------ Provided material ------
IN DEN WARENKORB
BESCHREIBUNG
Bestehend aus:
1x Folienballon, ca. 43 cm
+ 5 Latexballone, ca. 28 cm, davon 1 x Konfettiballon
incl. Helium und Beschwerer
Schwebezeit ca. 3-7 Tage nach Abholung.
------
What is wanted is the complete set of entries, returned verbatim.

## Output for this task
IN DEN WARENKORB
BESCHREIBUNG
Bestehend aus:
1x Folienballon, ca. 43 cm
+ 5 Latexballone, ca. 28 cm, davon 1 x Konfettiballon
incl. Helium und Beschwerer
Schwebezeit ca. 3-7 Tage nach Abholung.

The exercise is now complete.